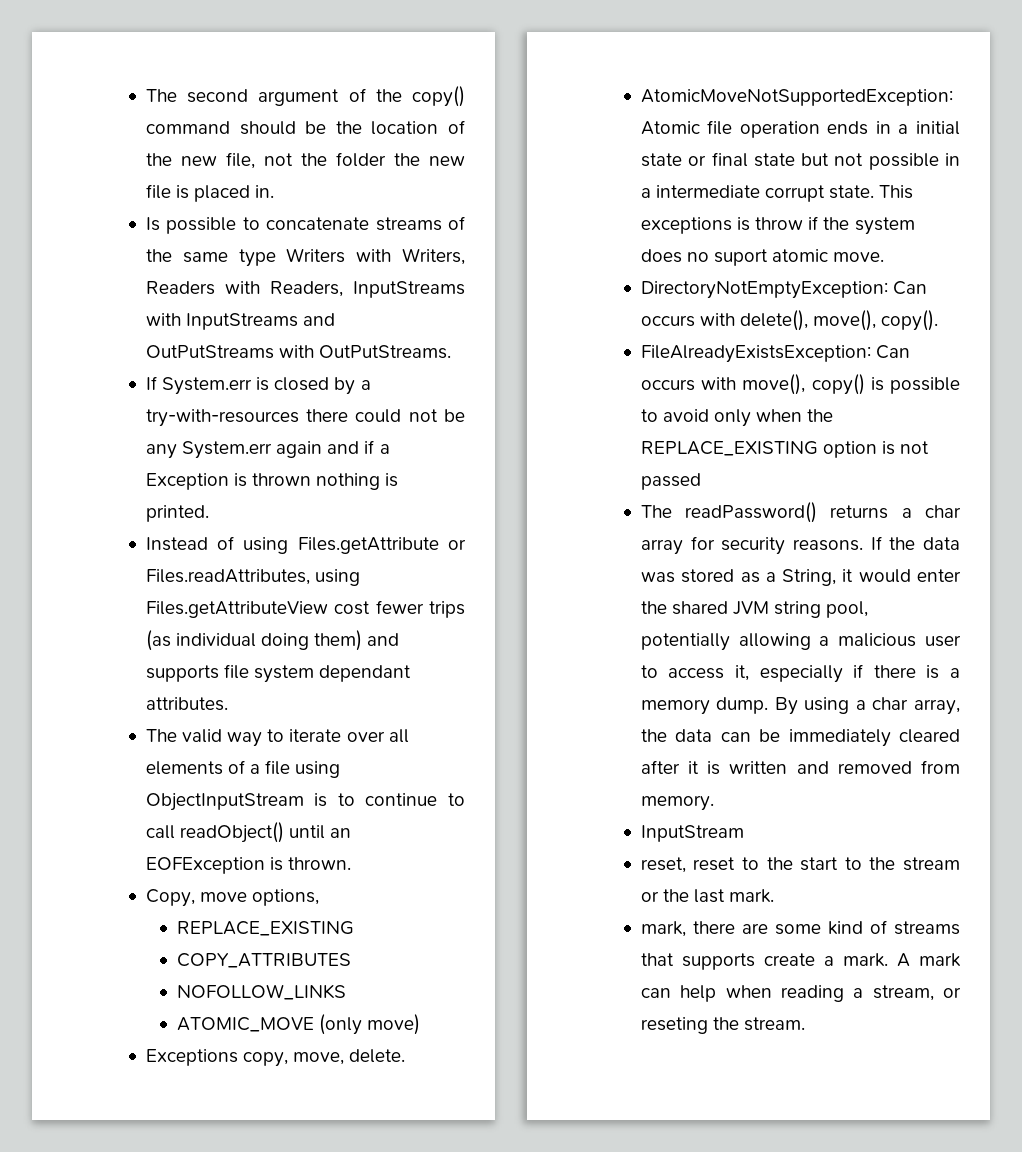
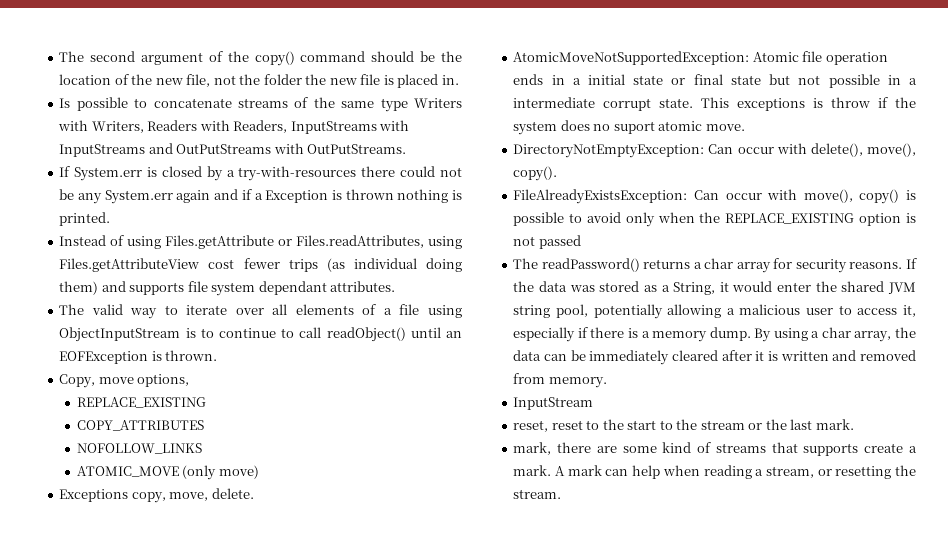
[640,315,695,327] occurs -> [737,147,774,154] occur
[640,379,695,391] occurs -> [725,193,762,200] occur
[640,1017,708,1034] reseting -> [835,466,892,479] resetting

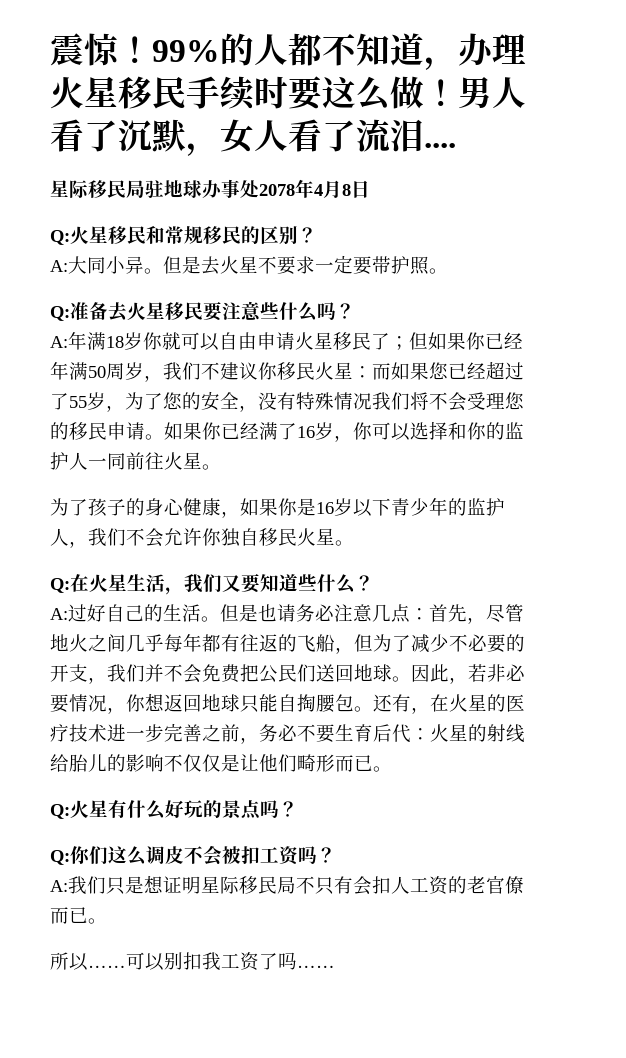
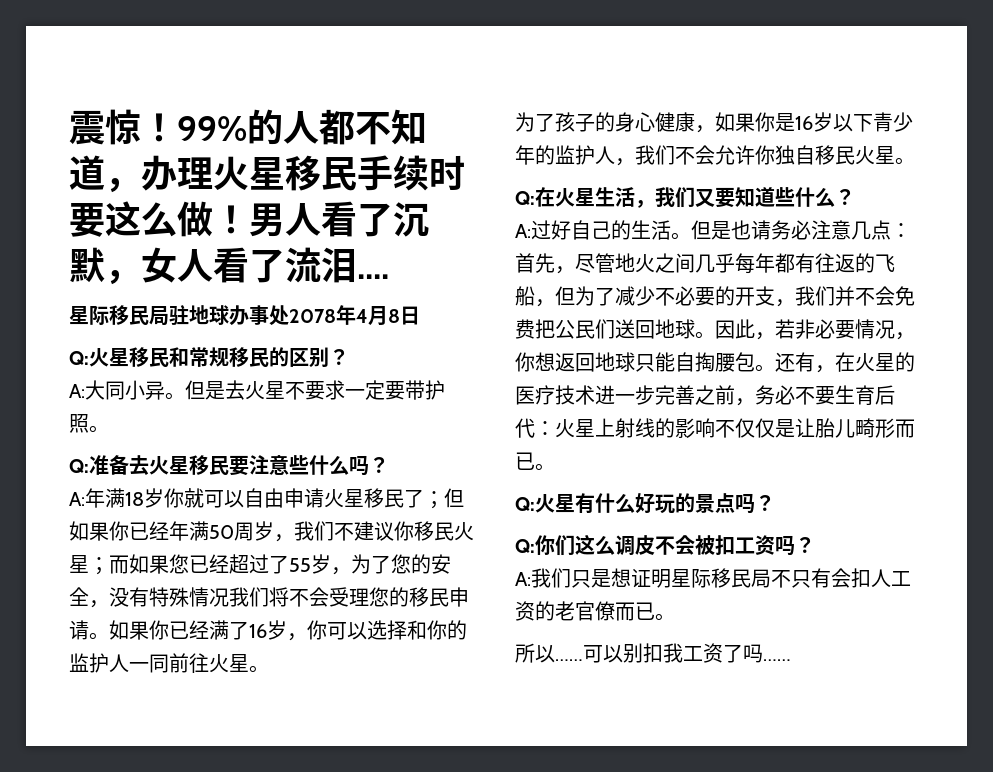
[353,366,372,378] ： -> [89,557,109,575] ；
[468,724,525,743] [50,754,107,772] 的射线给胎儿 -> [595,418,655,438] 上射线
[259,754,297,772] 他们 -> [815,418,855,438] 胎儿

_YOUR TASK:_ Could you set down nothing but the lines from the one containing "[640,1017,708,1034] reseting ->" through the last line of the records above, both ends included, exactly as given and free of pictures?

_WRITTEN REPLY:_
[640,1017,708,1034] reseting -> [835,466,892,479] resetting

[353,366,372,378] ： -> [89,557,109,575] ；
[468,724,525,743] [50,754,107,772] 的射线给胎儿 -> [595,418,655,438] 上射线
[259,754,297,772] 他们 -> [815,418,855,438] 胎儿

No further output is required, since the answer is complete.